Il meccanismo è la differenza tra informazione e adattamento. L'informazione si trasferisce con le parole. L'adattamento avviene solo nel corpo e nella mente di chi si esercita.
Questo spiega una scena frequente. Una spiegazione perfetta viene capita subito e non cambia nulla. Chi ascolta sente che ha capito, e quella sensazione somiglia moltissimo all'aver imparato. Poi arriva la situazione reale e la sensazione non serve a niente.
Da qui una conseguenza sul modo di scegliere chi ti insegna. Un buon maestro non è quello che ti fa capire tutto nel minor tempo. È quello che ti mette nella condizione di provare presto e di sbagliare in modo visibile.
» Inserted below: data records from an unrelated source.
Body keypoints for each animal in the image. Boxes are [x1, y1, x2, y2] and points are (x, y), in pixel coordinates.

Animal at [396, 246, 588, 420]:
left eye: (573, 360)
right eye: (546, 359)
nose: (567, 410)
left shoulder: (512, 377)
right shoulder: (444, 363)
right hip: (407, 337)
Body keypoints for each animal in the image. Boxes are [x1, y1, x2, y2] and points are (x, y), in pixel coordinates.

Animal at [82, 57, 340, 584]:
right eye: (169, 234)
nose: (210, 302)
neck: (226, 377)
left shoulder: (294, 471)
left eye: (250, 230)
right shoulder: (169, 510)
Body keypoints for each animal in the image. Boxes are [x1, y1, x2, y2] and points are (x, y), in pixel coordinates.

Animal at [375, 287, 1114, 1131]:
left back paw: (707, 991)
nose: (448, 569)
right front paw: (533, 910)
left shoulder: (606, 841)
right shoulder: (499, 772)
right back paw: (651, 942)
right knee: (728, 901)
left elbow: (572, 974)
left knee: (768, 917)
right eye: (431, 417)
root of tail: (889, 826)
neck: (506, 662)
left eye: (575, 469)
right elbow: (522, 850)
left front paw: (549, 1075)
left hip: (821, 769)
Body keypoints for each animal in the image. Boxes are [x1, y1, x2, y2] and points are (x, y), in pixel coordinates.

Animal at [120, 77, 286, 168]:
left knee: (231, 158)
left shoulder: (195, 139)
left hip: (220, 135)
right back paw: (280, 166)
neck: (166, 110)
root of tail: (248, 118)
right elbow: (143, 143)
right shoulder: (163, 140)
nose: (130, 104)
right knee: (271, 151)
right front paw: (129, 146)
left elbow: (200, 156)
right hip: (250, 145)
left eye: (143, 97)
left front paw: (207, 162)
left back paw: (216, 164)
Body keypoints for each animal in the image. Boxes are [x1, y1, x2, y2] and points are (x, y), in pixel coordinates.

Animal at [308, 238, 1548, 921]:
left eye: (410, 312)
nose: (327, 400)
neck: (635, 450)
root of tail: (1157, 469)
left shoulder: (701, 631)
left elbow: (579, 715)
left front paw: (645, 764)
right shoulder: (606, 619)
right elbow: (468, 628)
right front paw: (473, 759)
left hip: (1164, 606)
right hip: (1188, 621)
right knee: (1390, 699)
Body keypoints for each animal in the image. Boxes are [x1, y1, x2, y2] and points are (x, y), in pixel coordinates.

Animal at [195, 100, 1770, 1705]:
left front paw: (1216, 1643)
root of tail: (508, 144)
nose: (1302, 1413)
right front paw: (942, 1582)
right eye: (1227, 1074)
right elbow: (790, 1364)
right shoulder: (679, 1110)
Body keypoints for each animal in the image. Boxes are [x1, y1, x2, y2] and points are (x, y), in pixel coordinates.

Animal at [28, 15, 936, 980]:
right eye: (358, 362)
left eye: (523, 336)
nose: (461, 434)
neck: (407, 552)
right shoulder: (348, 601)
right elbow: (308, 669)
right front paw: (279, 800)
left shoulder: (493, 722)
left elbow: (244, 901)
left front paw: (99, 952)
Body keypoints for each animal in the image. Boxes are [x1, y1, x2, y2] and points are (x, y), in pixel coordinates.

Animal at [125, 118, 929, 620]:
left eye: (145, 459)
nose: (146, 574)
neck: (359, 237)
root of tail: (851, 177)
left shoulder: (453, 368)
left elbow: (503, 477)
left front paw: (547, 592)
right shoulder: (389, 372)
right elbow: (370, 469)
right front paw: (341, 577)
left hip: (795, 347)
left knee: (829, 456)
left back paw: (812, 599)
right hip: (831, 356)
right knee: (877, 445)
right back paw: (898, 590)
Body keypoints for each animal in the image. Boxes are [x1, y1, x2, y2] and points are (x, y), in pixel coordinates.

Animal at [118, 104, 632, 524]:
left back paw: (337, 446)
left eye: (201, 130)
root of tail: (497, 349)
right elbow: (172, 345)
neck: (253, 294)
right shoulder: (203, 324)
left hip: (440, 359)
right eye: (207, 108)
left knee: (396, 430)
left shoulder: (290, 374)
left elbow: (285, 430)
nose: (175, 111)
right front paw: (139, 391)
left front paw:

C'è anche un effetto sul rapporto. Chi si affida troppo cerca conferme continue e rimanda l'esecuzione. La dipendenza dal maestro diventa un modo elegante per non iniziare.
La ricaduta pratica è invertire le proporzioni. Dopo una spiegazione utile, riduci l'ascolto e aumenta le prove. La spiegazione successiva vale molto di più se arriva su un errore che hai fatto tu.